==== GIVEN RECORDS ====

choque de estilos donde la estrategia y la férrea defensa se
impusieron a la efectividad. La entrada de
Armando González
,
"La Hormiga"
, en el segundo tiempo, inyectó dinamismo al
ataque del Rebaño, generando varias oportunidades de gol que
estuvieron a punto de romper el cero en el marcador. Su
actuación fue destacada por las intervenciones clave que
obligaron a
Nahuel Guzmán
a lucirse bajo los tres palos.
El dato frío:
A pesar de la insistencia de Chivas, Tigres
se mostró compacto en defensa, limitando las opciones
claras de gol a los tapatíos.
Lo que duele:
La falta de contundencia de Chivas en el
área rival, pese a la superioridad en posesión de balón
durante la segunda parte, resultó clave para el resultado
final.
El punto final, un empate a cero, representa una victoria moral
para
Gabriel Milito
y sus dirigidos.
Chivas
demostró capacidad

====

TASK TO CARRY OUT: Starting at the line that contains "claras de gol a los tapatíos.", retype each line through the last one in the records, both included, and add nothing.

SOLVED PROBLEM:
claras de gol a los tapatíos.
Lo que duele:
La falta de contundencia de Chivas en el
área rival, pese a la superioridad en posesión de balón
durante la segunda parte, resultó clave para el resultado
final.
El punto final, un empate a cero, representa una victoria moral
para
Gabriel Milito
y sus dirigidos.
Chivas
demostró capacidad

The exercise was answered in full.